Now, as is known, the currently dominant economic system cannot exist without growth – behold, its logic is based on the insatiable accumulation of capital and, thus, on the limitless appropriation of human and non-human nature. And you don't need to be a Marxist to know that, just know a little history. So what these critics really can't bear to know is that capitalism needs to be suppressed so that humanity can have a broader, longer-term horizon of survival. What Sigmund Freud called “denial” within the scope of the psychoanalytic clinic is thus manifesting itself on a social scale to support a suicidal evolution, a denialism in extremis, in short, a past that needs to die so that the generic human being can survive.

Not just “global warming”, but all the risks mentioned in the Report produced under the auspices of Global Economic Forum they come from the economic engine of the Anthropocene, which for this very reason is usually also called the Capitolocene. Thus, the resurgence of “geopolitical confrontations”, as well as the advent of “the erosion of social cohesion and the increase of political polarization” are endogenous products of the sociability of capital.

In particular, as Gustavo Mello says, “war crosses modern social reproduction in the most diverse senses and dimensions. Being the soil in which the endless purpose of valuing value germinates, in a second moment war will be subsumed by capital, which will become autonomous in its fetishist movement, without, however, ceasing to have war as one of its fundamental pillars”.[ii]
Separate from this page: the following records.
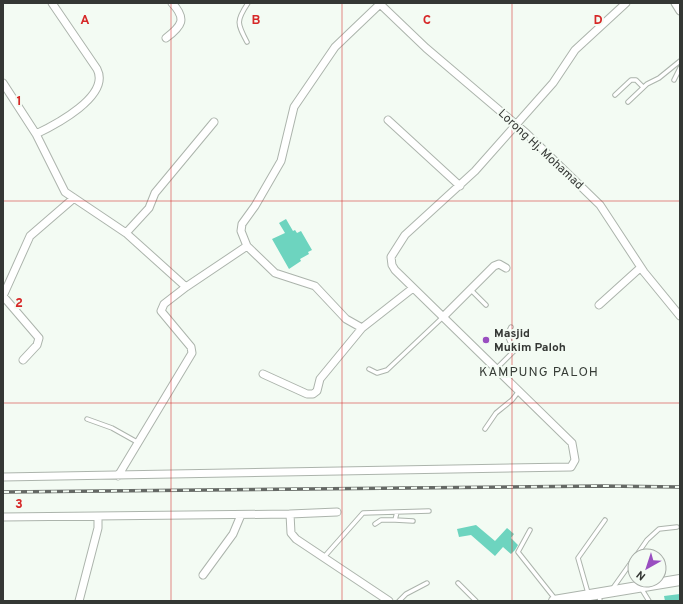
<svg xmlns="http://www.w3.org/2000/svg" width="683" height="604" viewBox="0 0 683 604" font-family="Overpass,sans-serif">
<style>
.building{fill:#6dd4bf}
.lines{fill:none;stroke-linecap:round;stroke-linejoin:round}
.service-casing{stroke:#acb4ac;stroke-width:5.5}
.minor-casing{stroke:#acb4ac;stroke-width:9}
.secondary-casing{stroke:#acb4ac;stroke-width:12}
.service{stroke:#fff;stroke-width:3.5}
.minor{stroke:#fff;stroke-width:7}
.secondary{stroke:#fff;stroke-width:10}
.rail-casing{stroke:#656965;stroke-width:3.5}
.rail{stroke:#f3fbf3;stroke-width:2;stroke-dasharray:6;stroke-linecap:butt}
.grid{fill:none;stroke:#d62828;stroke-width:1;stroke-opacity:0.55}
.poi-dot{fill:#994ec0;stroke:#f3fbf3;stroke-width:1.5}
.labels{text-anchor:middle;stroke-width:4;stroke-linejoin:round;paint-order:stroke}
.street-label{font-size:12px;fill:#343734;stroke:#f3fbf3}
.poi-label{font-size:12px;font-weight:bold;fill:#343734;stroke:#f3fbf3;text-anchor:start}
.neighbourhood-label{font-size:13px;letter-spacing:1px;fill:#363c36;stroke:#f3fbf3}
.grid-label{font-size:13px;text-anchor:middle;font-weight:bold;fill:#d62828;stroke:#f3fbf3;stroke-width:4;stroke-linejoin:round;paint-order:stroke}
</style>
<rect width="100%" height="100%" fill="#f3fbf3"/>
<path class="building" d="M286,219L293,231L295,230L297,233L301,231L312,250L308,252L309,254L300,259L301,261L289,269L272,239L285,233L279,223Z
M476,525L495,541L507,528L514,534L511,538L518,545L515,550L511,554L503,547L495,556L471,535L459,537L457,529Z
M680,594V601H665L664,596Z"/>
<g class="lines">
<g class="service-casing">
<path id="service" d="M247,42C237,23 236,21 248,3
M674,80L680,68
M615,95L631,80H636L643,87
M628,102L647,84L659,78L680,61
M470,289L486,305
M369,369L377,373L387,370L443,317
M496,369L514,351L507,335L511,327
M87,419L112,428L137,442
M485,429L496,413L512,400L519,391
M395,520L413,521
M375,524L381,520H395L397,512
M530,530L518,552L556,600
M636,556L647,540L659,529L677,527
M324,557L363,513L429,511
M458,583L476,601
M613,588L635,557
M641,588L649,601
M588,593L578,558L605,520
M599,594L600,601
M399,601L406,594L427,583"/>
</g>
<g class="minor-casing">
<path id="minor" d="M379,3L426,48L526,133L600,205L644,272L680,316
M675,3L680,11
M166,38C182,26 187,19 172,3
M3,83L36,134L65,192L126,233L186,287L164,304L161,311L191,347L192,353L118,476
M388,120L460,186
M36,134C55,125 111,96 97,69L52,3
M126,233L149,208L155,193L214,122
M247,246L241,231L242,224L255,206L281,161L294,107L335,47L380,4
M186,287L247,246L275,273L315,286L346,319L362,328
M599,305L640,268
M443,317L494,266L499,264L506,268
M23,360L37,345L39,338L3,296L30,236L74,198
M263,374L307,394H313L317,391L320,379L362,328L413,288
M3,477L571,467L575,460L572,443L395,270L392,265L391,257L405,235L475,171L553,83L575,50L626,3
M290,514L337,512
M3,517L290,514L291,533L296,539L389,601
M203,575L233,534L241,515
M79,601L98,528V517"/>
</g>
<g class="secondary-casing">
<path id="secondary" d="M554,601L680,580"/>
</g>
<use href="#service" class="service"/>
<use href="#minor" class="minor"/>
<use href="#secondary" class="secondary"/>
<g class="rail-casing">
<path id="rail" d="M3,492L602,486L680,487"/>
</g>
<use href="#rail" class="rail"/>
</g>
<path class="grid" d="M171,3V601M342,3V601M512,3V601M3,201H680M3,403H680"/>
<circle class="poi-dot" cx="486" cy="340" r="4"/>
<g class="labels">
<g class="street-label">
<text transform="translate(541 149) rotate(43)" y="4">Lorong Hj. Mohamad</text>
</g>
<g class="poi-label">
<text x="494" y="337">Masjid<tspan x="494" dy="14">Mukim Paloh</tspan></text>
</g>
<g class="neighbourhood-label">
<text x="539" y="376">KAMPUNG PALOH</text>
</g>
</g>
<g class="grid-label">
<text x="85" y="24">A</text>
<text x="256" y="24">B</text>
<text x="427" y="24">C</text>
<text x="598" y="24">D</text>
<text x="19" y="105">1</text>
<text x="19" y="307">2</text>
<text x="19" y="508">3</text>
</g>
<rect width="683" height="604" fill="none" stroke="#343734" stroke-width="8"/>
<g transform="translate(647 568) rotate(219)"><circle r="19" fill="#f3fbf3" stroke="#a7ada7"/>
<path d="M0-3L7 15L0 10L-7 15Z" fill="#994ec0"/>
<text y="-6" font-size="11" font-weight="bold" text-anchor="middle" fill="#343734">N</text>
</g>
</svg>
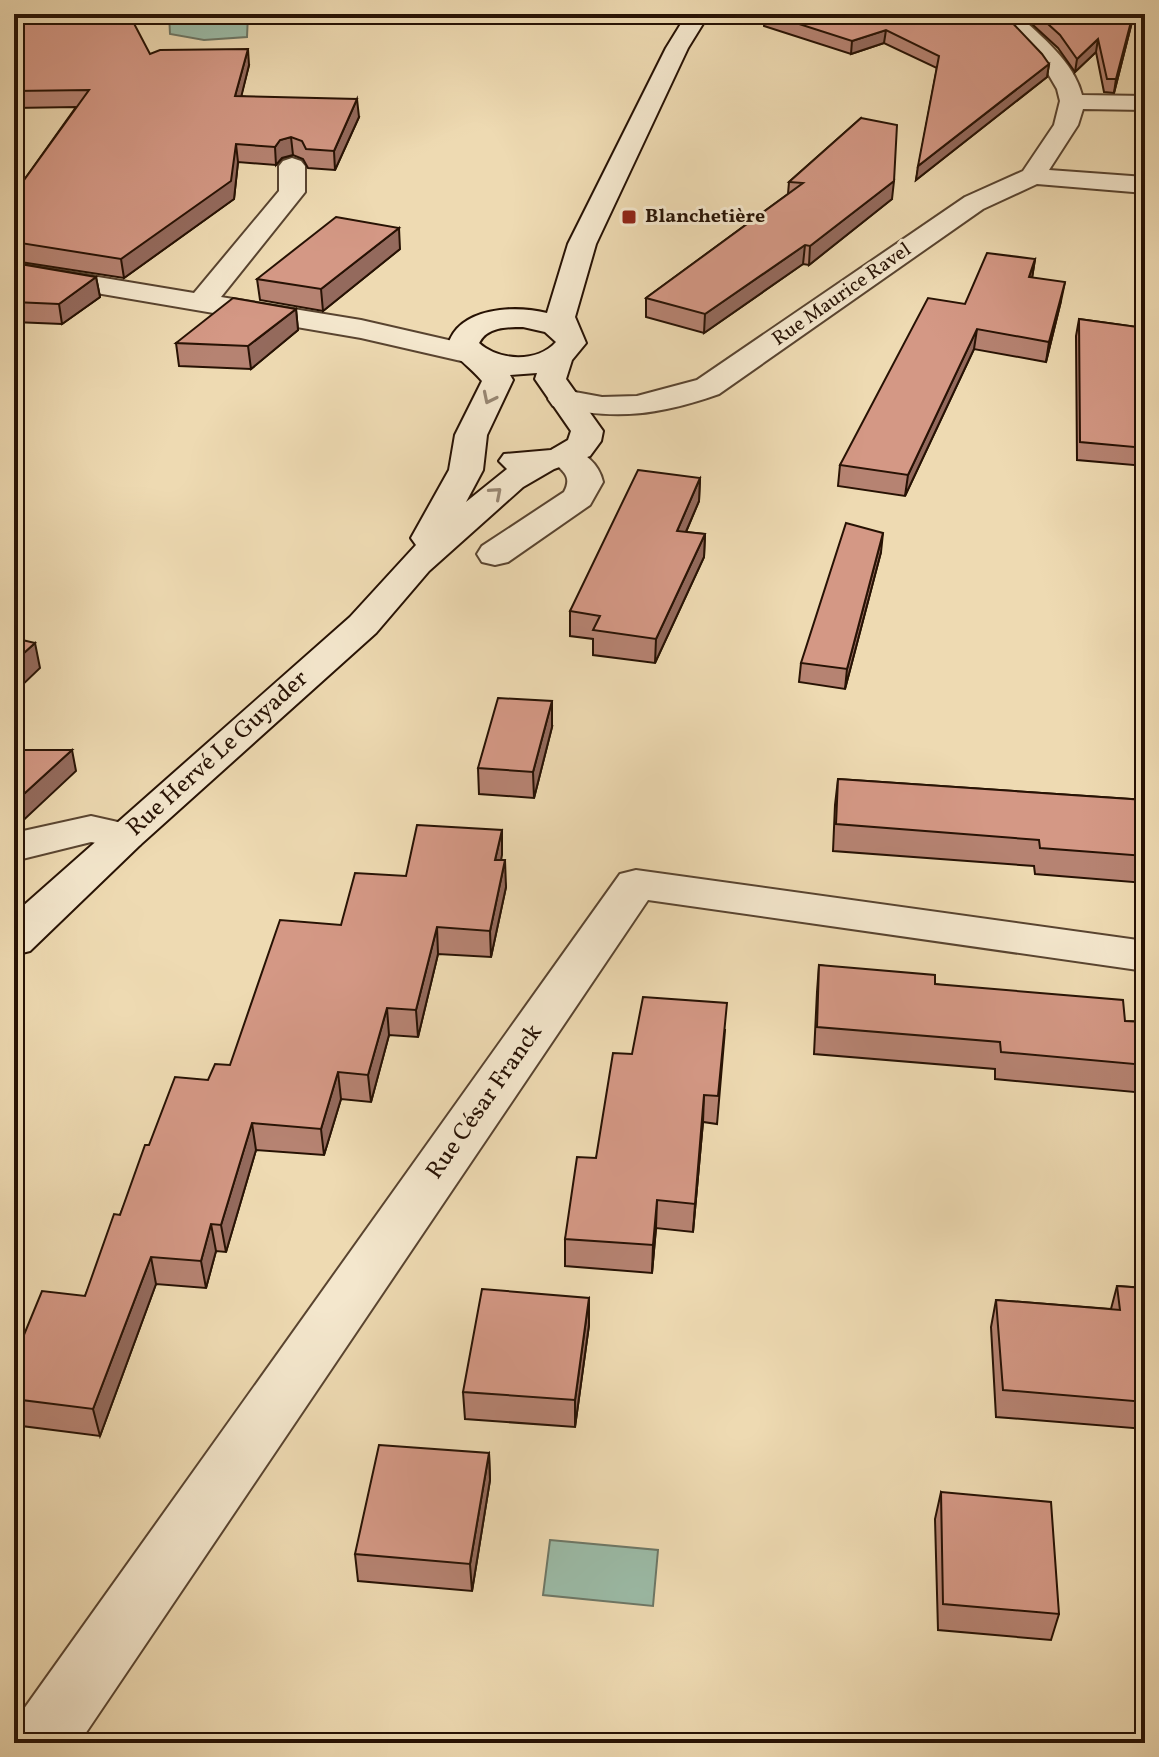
<svg xmlns="http://www.w3.org/2000/svg" width="1159" height="1757" font-family="Vollkorn,serif">
	<style>
		.water { fill: #9bbba7; stroke: #6d7766; stroke-width: 2 }
		.lines { fill: none; stroke-linecap: round; stroke-linejoin: round }
		.stream { fill: #6d7766; fill-rule: evenodd }
		.street-casing { stroke: #594430; stroke-width: 4 }
		.secondary-casing { stroke: #271204; stroke-width: 4 }
		.street { fill: #f4e7cd; fill-rule: evenodd }
		.secondary { fill: #f4e7cd; fill-rule: evenodd }
		.wall { fill: #b68372; stroke: #271204; stroke-width: 2 }
		.shaded-wall { fill: #946a5d; stroke: #271204; stroke-width: 2 }
		.building { fill: #d49885; stroke: #271204; stroke-width: 2 }
		.oneway { stroke: #988773 }
		.poi-dot { fill: #8f2418; stroke: #f4e7cd; stroke-width: 3 }
		.labels { text-anchor: middle; dominant-baseline: central; stroke-width: 6; stroke-linejoin: round; paint-order: stroke }
		.far-poi-label { font-size: 20px; font-weight: bold; fill: #271204; stroke: #f4e7cd; text-anchor: start }
		.far-street-label { font-size: 20px; fill: #271204; stroke: #f4e7cd }
		.street-label { font-size: 24px; fill: #271204; stroke: #f4e7cd }
	</style>
	<rect width="100%" height="100%" fill="#eedab2"/>
	<filter id="stains"><feTurbulence type="fractalNoise" baseFrequency=".0025" numOctaves="4"/><feColorMatrix values="0 0 0 0 .2 0 0 0 0 .09 0 0 0 0 .02 0 0 0 .5 -.17"/></filter>
	<radialGradient id="worn" r=".72"><stop offset=".6" stop-color="#630" stop-opacity="0"/><stop offset="1" stop-color="#630" stop-opacity=".3"/></radialGradient>
	<g class="water">
		<path d="M 169,14 L 248,14 L 247,37 L 204,40 L 170,34 Z"/>
		<path d="M 550,1540 L 658,1550 L 653,1606 L 543,1595 Z"/>
	</g>
	<g class="lines">
		<path class="stream" d="M 157,14 L 172,15 L 107,27 L 103,24 Z"/>
		<defs>
			<g id="street">
				<path d="M 994,14 L 1017,14 C 1041,36 1074,62 1082,95 L 1145,96 L 1145,110 L 1083,109 L 1078,125 L 1049,170 L 1145,177 L 1145,193 L 1037,184 L 983,209 L 719,394 C 659,415 615,421 553,406 L 548,399 L 553,392 L 564,390 L 602,397 L 637,396 L 697,380 L 965,197 L 1023,171 L 1054,125 L 1060,101 L 1057,89 L 1043,65 Z"/>
				<path d="M 292,158 L 301,161 L 305,166 L 305,192 L 221,297 L 361,320 L 470,345 L 481,348 L 485,354 L 481,360 L 470,363 L 361,338 L 14,279 L 14,263 L 194,293 L 279,191 L 279,166 L 283,161 Z"/>
				<path d="M 565,446 C 583,451 599,463 603,482 L 590,505 L 508,562 L 495,565 L 482,562 L 477,554 L 482,546 L 564,492 C 574,473 559,471 549,456 L 553,449 Z"/>
				<path d="M 91,816 L 140,827 L 146,836 L 140,845 L 125,849 L 91,842 L 14,861 L 14,833 Z"/>
				<path d="M 636,870 L 1145,941 L 1145,971 L 648,900 L 79,1743 L 14,1743 L 16,1720 L 620,874 Z"/>
			</g>
			<path id="secondary" d="M 687,14 L 709,14 L 688,48 L 596,244 L 575,317 L 586,343 L 572,360 L 566,379 L 603,431 L 601,441 L 590,456 L 554,469 L 523,487 L 429,571 L 376,633 L 140,845 L 30,951 L 14,955 L 14,914 L 350,617 L 416,545 L 411,538 L 449,470 L 455,435 L 482,381 C 471,368 457,359 448,345 C 459,307 515,305 547,313 L 568,244 L 666,48 ZM 523,327 L 545,332 L 556,342 C 537,363 499,361 479,343 C 487,327 506,327 523,327 ZM 537,373 L 535,379 L 571,431 L 568,440 L 551,450 L 504,454 L 499,461 L 507,469 L 466,502 L 483,470 L 487,435 L 513,380 L 510,375 Z"/>
		</defs>
		<use href="#street" class="street-casing"/>
		<use href="#secondary" class="secondary-casing"/>
		<use href="#street" class="street"/>
		<use href="#secondary" class="secondary"/>
	</g>
	<g class="wall">
		<path d="M 14,14 L 150,54 L 249,65 L 241,96 L 359,117 L 335,170 L 308,168 L 303,159 L 293,155 L 282,158 L 276,165 L 238,162 L 234,199 L 124,278 L 14,261 L 14,194 L 76,107 L 14,108 Z"/>
		<path d="M 765,14 L 1004,14 L 1049,64 L 1047,77 L 916,180 L 937,68 L 884,43 L 851,54 L 764,26 Z"/>
		<path d="M 1021,14 L 1134,14 L 1114,93 L 1104,92 L 1096,52 L 1075,72 L 1058,48 Z"/>
		<path d="M 861,118 L 892,199 L 809,265 L 803,264 L 704,333 L 646,317 L 646,298 L 788,194 L 789,182 Z"/>
		<path d="M 400,249 L 323,311 L 260,300 L 257,279 Z"/>
		<path d="M 1035,259 L 1032,278 L 1061,301 L 1046,362 L 974,349 L 905,496 L 838,486 L 840,465 L 965,304 Z"/>
		<path d="M 14,263 L 96,277 L 100,297 L 62,324 L 14,322 Z"/>
		<path d="M 296,309 L 298,330 L 251,369 L 179,366 L 176,343 Z"/>
		<path d="M 1079,319 L 1145,328 L 1145,466 L 1077,460 L 1076,336 Z"/>
		<path d="M 700,478 L 699,501 L 686,532 L 705,534 L 704,557 L 655,663 L 593,655 L 593,639 L 570,636 L 570,611 Z"/>
		<path d="M 881,552 L 845,689 L 799,682 L 801,663 Z"/>
		<path d="M 552,727 L 534,798 L 479,794 L 478,768 Z"/>
		<path d="M 838,779 L 1145,800 L 1145,883 L 1035,874 L 1034,866 L 833,851 L 835,805 Z"/>
		<path d="M 502,830 L 501,860 L 506,887 L 491,957 L 438,954 L 418,1037 L 389,1035 L 371,1102 L 341,1099 L 324,1155 L 256,1150 L 226,1252 L 216,1251 L 206,1288 L 156,1284 L 100,1436 L 14,1425 L 14,1359 L 85,1296 L 120,1215 L 149,1145 L 208,1080 L 230,1065 L 341,925 L 406,876 Z"/>
		<path d="M 819,965 L 935,984 L 1125,1021 L 1145,1022 L 1145,1093 L 995,1079 L 995,1069 L 814,1054 L 817,992 Z"/>
		<path d="M 725,1030 L 717,1124 L 703,1122 L 693,1232 L 656,1228 L 652,1273 L 565,1266 L 565,1239 L 596,1158 L 632,1054 Z"/>
		<path d="M 1117,1286 L 1145,1288 L 1145,1429 L 996,1417 L 991,1327 L 996,1300 L 1111,1309 Z"/>
		<path d="M 589,1298 L 589,1325 L 575,1427 L 465,1419 L 463,1392 Z"/>
		<path d="M 489,1453 L 490,1480 L 472,1591 L 358,1581 L 355,1554 Z"/>
		<path d="M 941,1492 L 1059,1614 L 1051,1640 L 938,1630 L 935,1519 Z"/>
	</g>
	<g class="shaded-wall">
		<path d="M 1133,14 L 1134,14 L 1114,93 L 1116,79 Z"/>
		<path d="M 886,30 L 884,43 L 851,54 L 852,41 Z"/>
		<path d="M 1098,39 L 1096,52 L 1075,72 L 1077,59 Z"/>
		<path d="M 248,49 L 249,65 L 237,114 L 235,96 Z"/>
		<path d="M 1049,64 L 1047,77 L 916,180 L 918,166 Z"/>
		<path d="M 357,99 L 359,117 L 335,170 L 334,151 Z"/>
		<path d="M 291,137 L 293,155 L 282,158 L 276,165 L 275,147 L 280,140 Z"/>
		<path d="M 236,144 L 238,162 L 234,199 L 124,278 L 121,259 Z"/>
		<path d="M 894,181 L 892,199 L 809,265 L 810,246 Z"/>
		<path d="M 399,228 L 400,249 L 323,311 L 321,289 Z"/>
		<path d="M 805,245 L 803,264 L 704,333 L 705,314 Z"/>
		<path d="M 1035,259 L 1032,278 L 1029,277 Z"/>
		<path d="M 96,277 L 100,297 L 62,324 L 59,304 Z"/>
		<path d="M 1065,282 L 1061,301 L 1046,362 L 1049,342 Z"/>
		<path d="M 296,309 L 298,330 L 251,369 L 248,346 Z"/>
		<path d="M 977,329 L 974,349 L 905,496 L 908,475 Z"/>
		<path d="M 700,478 L 699,501 L 676,555 L 677,531 Z"/>
		<path d="M 883,533 L 881,552 L 845,689 L 847,669 Z"/>
		<path d="M 705,534 L 704,557 L 655,663 L 656,639 Z"/>
		<path d="M 35,643 L 40,668 L 14,693 L 14,662 Z"/>
		<path d="M 552,701 L 552,727 L 534,798 L 533,772 Z"/>
		<path d="M 72,750 L 76,771 L 14,829 L 14,803 Z"/>
		<path d="M 502,830 L 502,855 L 496,886 L 495,860 Z"/>
		<path d="M 505,860 L 506,887 L 491,957 L 490,931 Z"/>
		<path d="M 437,927 L 438,954 L 418,1037 L 416,1010 Z"/>
		<path d="M 387,1008 L 389,1035 L 371,1102 L 368,1075 Z"/>
		<path d="M 338,1072 L 341,1099 L 324,1155 L 321,1129 Z"/>
		<path d="M 704,1095 L 703,1122 L 693,1232 L 695,1204 Z"/>
		<path d="M 252,1123 L 256,1150 L 226,1252 L 221,1225 Z"/>
		<path d="M 657,1200 L 656,1228 L 652,1273 L 653,1245 Z"/>
		<path d="M 211,1224 L 216,1251 L 206,1288 L 201,1261 Z"/>
		<path d="M 151,1257 L 156,1284 L 100,1436 L 93,1409 Z"/>
		<path d="M 589,1298 L 589,1325 L 575,1427 L 575,1400 Z"/>
		<path d="M 489,1453 L 490,1480 L 472,1591 L 470,1564 Z"/>
	</g>
	<g class="building">
		<path d="M 14,14 L 129,14 L 150,54 L 160,50 L 248,49 L 235,96 L 357,99 L 334,151 L 306,149 L 302,141 L 291,137 L 280,140 L 275,147 L 236,144 L 231,181 L 121,259 L 14,242 L 14,194 L 89,90 L 14,91 Z"/>
		<path d="M 768,14 L 1004,14 L 1042,54 L 1049,64 L 918,166 L 939,56 L 886,30 L 852,41 Z"/>
		<path d="M 1037,14 L 1133,14 L 1116,79 L 1107,79 L 1098,39 L 1077,59 L 1060,35 Z"/>
		<path d="M 861,118 L 897,125 L 894,181 L 810,246 L 805,245 L 705,314 L 646,298 L 803,183 L 789,182 Z"/>
		<path d="M 336,217 L 399,228 L 321,289 L 257,279 Z"/>
		<path d="M 987,253 L 1035,259 L 1029,277 L 1065,282 L 1049,342 L 977,329 L 908,475 L 840,465 L 928,298 L 965,304 Z"/>
		<path d="M 14,263 L 96,277 L 59,304 L 14,302 Z"/>
		<path d="M 233,298 L 296,309 L 248,346 L 176,343 Z"/>
		<path d="M 1079,319 L 1145,328 L 1145,448 L 1080,442 Z"/>
		<path d="M 638,470 L 700,478 L 677,531 L 705,534 L 656,639 L 593,630 L 600,616 L 570,611 Z"/>
		<path d="M 846,523 L 883,533 L 847,669 L 801,663 Z"/>
		<path d="M 14,638 L 35,643 L 14,662 Z"/>
		<path d="M 498,698 L 552,701 L 533,772 L 478,768 Z"/>
		<path d="M 14,750 L 72,750 L 14,803 Z"/>
		<path d="M 838,779 L 1145,800 L 1145,856 L 1040,848 L 1039,840 L 836,824 Z"/>
		<path d="M 417,825 L 502,830 L 495,860 L 505,860 L 490,931 L 437,927 L 416,1010 L 387,1008 L 368,1075 L 338,1072 L 321,1129 L 252,1123 L 221,1225 L 211,1224 L 201,1261 L 151,1257 L 93,1409 L 14,1399 L 14,1359 L 42,1291 L 85,1296 L 114,1214 L 120,1215 L 145,1145 L 149,1145 L 175,1077 L 208,1080 L 215,1064 L 230,1065 L 280,920 L 341,925 L 355,873 L 406,876 Z"/>
		<path d="M 819,965 L 935,975 L 935,984 L 1123,1000 L 1125,1021 L 1145,1022 L 1145,1065 L 1001,1052 L 1000,1042 L 817,1027 Z"/>
		<path d="M 643,997 L 727,1003 L 718,1096 L 704,1095 L 695,1204 L 657,1200 L 653,1245 L 565,1239 L 577,1157 L 596,1158 L 613,1053 L 632,1054 Z"/>
		<path d="M 1117,1286 L 1145,1288 L 1145,1402 L 1003,1390 L 996,1300 L 1120,1310 Z"/>
		<path d="M 482,1289 L 589,1298 L 575,1400 L 463,1392 Z"/>
		<path d="M 379,1445 L 489,1453 L 470,1564 L 355,1554 Z"/>
		<path d="M 941,1492 L 1051,1502 L 1059,1614 L 943,1604 Z"/>
	</g>
	<defs><path id="oneway-chevron" d="M-2-3.5L2.5 0L-2 3.5" fill="none" stroke-width="1.6" stroke-linecap="round" stroke-linejoin="round" transform="scale(2)"/></defs>
	<g class="oneway">
		<use href="#oneway-chevron" transform="translate(489 398) rotate(116)"/>
		<use href="#oneway-chevron" transform="translate(496 493) rotate(-41)"/>
	</g>
	<rect class="poi-dot" x="621" y="209" width="16" height="16" rx="4"/>
	<g class="labels">
		<g class="far-poi-label">
			<text x="645" y="217">Blanchetière</text>
		</g>
		<g class="far-street-label">
			<text transform="translate(842 295) rotate(-35)">Rue Maurice Ravel</text>
		</g>
		<g class="street-label">
			<text transform="translate(218 754) rotate(-42)">Rue Hervé Le Guyader</text>
			<text transform="translate(485 1102) rotate(-55)">Rue César Franck</text>
		</g>
	</g>
	<rect width="1159" height="1757" fill="none" stroke="#eedab2" stroke-width="48"/>
	<rect x="16" y="16" width="1127" height="1725" fill="none" stroke="#271204" stroke-width="4"/>
	<rect x="24" y="24" width="1111" height="1709" fill="none" stroke="#271204" stroke-width="2"/>
	<rect width="100%" height="100%" filter="url(#stains)"/>
	<rect width="100%" height="100%" fill="url(#worn)"/>
</svg>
The question he poses now is to know why the process of capital accumulation requires both types of war – internal and external – as constitutive moments. Now, capitalism is a mode of production that is based on the appropriation of surplus value generated by work in production units, which are owned by private capitals that compete among themselves through competition.

The antagonism between the working and capitalist classes can only prosper by producing commodities because it is sealed off by the state, a superstructure whose main function is to bring the unity of society into the face of this constitutive contradiction, whether through laws or through violence. Now, capitalist competition beyond the limits of national states is not limited by a “global state” and, for this very reason, engenders constant struggles for regional or global hegemony. It is this equally antagonistic process, as is well known, that has been properly called imperialism.

It is precisely this character of the capitalist mode of production that explains the central paradox of geopolitics in the present historical moment. Nations need to cooperate to face the mega-threat of global warming, but they cannot avoid acting opportunistically by systematically practicing “free riding”, that is, fleeing the obligations they themselves accepted in the “climate agreements”.

But that is not all. The priority of the powers, in particular the hegemonic power, is not to fight the mega-threats in general that humanity is facing, but to guarantee this hegemony against potential competitors. This is, of course, what explains the Ukraine war between NATO and Russia, this is what explains the growing tension between the United States and China, this is what explains the ongoing conflicts in the Middle East.

All this, as you know, is quite obvious; but it is necessary to repeat such truisms because the eyes are blind, the ears are deaf and the mouths are closed to the imperative of degrowth.

*Eleutério FS Prado is a full and senior professor at the Department of Economics at USP. Author, among other books, of From the logic of the critique of political economy (anti-capital fights).

Notes


[I] However, Klaus Schwab, the co-founder of Global Economic Forum, thinks of “stakeholder capitalism” as a solution to current problems. This is how this societal oxymoron explains: it is “a model that (…) positions private companies as managers of society to respond to today's social and environmental challenges”.

[ii] Mello, Gustavo M. de C. – The warlike nature of capital: an introduction to the critique of the political economy of capital. Research Report, 2022.